Peep’s mother, Lisa Womack, also expressed disapproval towards the release, saying that “It was Makonnen’s choice” when asked by a fan why the collaboration was being put together. According to Variety, Columbia Records has acquired the rights to Peep’s unreleased material, which would explain why Womack seems to have little control over the handling of the release.

When news first broke of the release, Peep’s fans were also vehemently against supporting the song. “Out of respect to Peep/GBC and in defiance of Columbia Records we've decided that it is simply inappropriate and unethical for us to allow posting of the coming release and support of this song,” wrote a moderator of the Goth Boi Clique subreddit. The thread received 175 replies, many in strong support of the subreddit’s boycott.

It was tragedy enough that Peep had to die so young; that his unreleased material is being pillaged for a cheap novelty like “Falling Down” adds insult to injury. While the song is obviously designed to appeal to the mass of casual listeners who were fans of both artists, to fans of Peep it feels like a kick in the teeth. It seems supremely unlikely that the openly bisexual Peep would have been OK with collaborating with someone who was unapologetic about violently beating his gay cellmate in prison.
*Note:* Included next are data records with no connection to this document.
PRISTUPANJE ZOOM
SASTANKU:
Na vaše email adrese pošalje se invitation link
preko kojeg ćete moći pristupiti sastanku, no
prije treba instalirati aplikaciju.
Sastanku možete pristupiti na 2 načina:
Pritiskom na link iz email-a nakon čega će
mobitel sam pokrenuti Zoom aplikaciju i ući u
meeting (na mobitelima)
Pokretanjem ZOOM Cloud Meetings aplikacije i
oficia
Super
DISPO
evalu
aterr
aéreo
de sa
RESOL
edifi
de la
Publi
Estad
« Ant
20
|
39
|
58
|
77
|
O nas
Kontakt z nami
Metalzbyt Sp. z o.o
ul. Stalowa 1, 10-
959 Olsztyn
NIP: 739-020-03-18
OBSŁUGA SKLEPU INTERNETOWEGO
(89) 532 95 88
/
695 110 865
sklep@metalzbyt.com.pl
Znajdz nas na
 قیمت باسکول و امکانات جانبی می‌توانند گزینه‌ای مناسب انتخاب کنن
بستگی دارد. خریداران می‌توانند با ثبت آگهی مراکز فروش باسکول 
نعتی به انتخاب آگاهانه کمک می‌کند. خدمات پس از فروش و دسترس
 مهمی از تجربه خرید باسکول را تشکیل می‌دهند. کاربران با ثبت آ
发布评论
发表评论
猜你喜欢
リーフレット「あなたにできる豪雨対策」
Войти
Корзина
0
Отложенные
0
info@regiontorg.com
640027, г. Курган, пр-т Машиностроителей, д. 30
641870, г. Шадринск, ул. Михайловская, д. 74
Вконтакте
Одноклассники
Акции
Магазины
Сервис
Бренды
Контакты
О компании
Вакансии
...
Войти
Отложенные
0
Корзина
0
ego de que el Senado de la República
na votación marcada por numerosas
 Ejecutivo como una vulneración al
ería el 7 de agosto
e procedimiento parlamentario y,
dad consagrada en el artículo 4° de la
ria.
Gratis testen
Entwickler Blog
“Falling Down” is supposedly the lead single from a new album of unreleased Lil Peep material to be released on Columbia later this year. Fans have clamored for a taste of the music Peep left behind after his death, but it doesn’t feel right that we should have to experience it colored by a song that probably shouldn’t exist. A question still remains as to whether fans will end up embracing the track; but if—as his friends and family suspect—Peep wouldn’t have wanted it, why should we?